**Work required**
Can you format every line of the data below as a JSON list of strings, one string per line, with blank lines dropped and the pictures left out?

[Extracted material Boundary: Start]

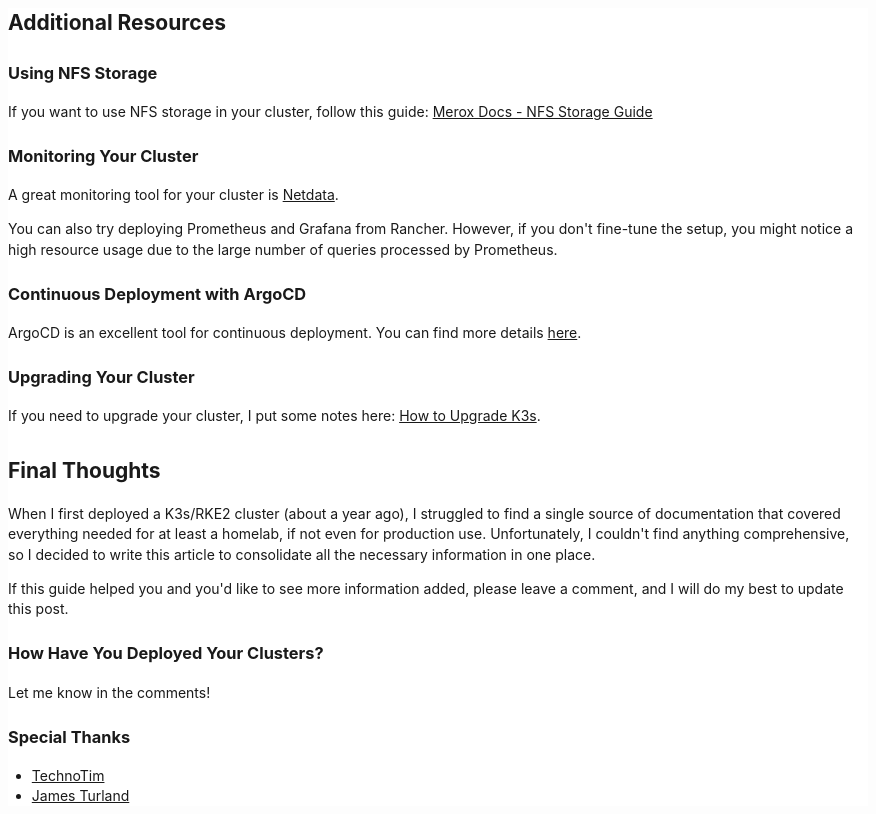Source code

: ## Additional Resources

### Using NFS Storage
If you want to use NFS storage in your cluster, follow this guide: [Merox Docs - NFS Storage Guide](https://docs.merox.dev/operations/containerization/k3s/manifests/nfs-share/?h=nfs)

### Monitoring Your Cluster
A great monitoring tool for your cluster is [Netdata](https://docs.merox.dev/operations/containerization/k3s/manifests/netdata/).

You can also try deploying Prometheus and Grafana from Rancher. However, if you don't fine-tune the setup, you might notice a high resource usage due to the large number of queries processed by Prometheus.

### Continuous Deployment with ArgoCD
ArgoCD is an excellent tool for continuous deployment. You can find more details [here](https://docs.merox.dev/operations/containerization/k3s/manifests/argocd).

### Upgrading Your Cluster
If you need to upgrade your cluster, I put some notes here: [How to Upgrade K3s](https://docs.merox.dev/operations/containerization/k3s/upgrade/).

## Final Thoughts

When I first deployed a K3s/RKE2 cluster (about a year ago), I struggled to find a single source of documentation that covered everything needed for at least a homelab, if not even for production use. Unfortunately, I couldn't find anything comprehensive, so I decided to write this article to consolidate all the necessary information in one place.

If this guide helped you and you'd like to see more information added, please leave a comment, and I will do my best to update this post.

### How Have You Deployed Your Clusters?
Let me know in the comments!

### Special Thanks
- [TechnoTim](https://technotim.live/)
- [James Turland](https://github.com/JamesTurland/)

[Extracted material Boundary: End]

**Solution below**
[
  "Source code",
  ": ## Additional Resources",
  "### Using NFS Storage",
  "If you want to use NFS storage in your cluster, follow this guide: [Merox Docs - NFS Storage Guide](https://docs.merox.dev/operations/containerization/k3s/manifests/nfs-share/?h=nfs)",
  "### Monitoring Your Cluster",
  "A great monitoring tool for your cluster is [Netdata](https://docs.merox.dev/operations/containerization/k3s/manifests/netdata/).",
  "You can also try deploying Prometheus and Grafana from Rancher. However, if you don't fine-tune the setup, you might notice a high resource usage due to the large number of queries processed by Prometheus.",
  "### Continuous Deployment with ArgoCD",
  "ArgoCD is an excellent tool for continuous deployment. You can find more details [here](https://docs.merox.dev/operations/containerization/k3s/manifests/argocd).",
  "### Upgrading Your Cluster",
  "If you need to upgrade your cluster, I put some notes here: [How to Upgrade K3s](https://docs.merox.dev/operations/containerization/k3s/upgrade/).",
  "## Final Thoughts",
  "When I first deployed a K3s/RKE2 cluster (about a year ago), I struggled to find a single source of documentation that covered everything needed for at least a homelab, if not even for production use. Unfortunately, I couldn't find anything comprehensive, so I decided to write this article to consolidate all the necessary information in one place.",
  "If this guide helped you and you'd like to see more information added, please leave a comment, and I will do my best to update this post.",
  "### How Have You Deployed Your Clusters?",
  "Let me know in the comments!",
  "### Special Thanks",
  "- [TechnoTim](https://technotim.live/)",
  "- [James Turland](https://github.com/JamesTurland/)"
]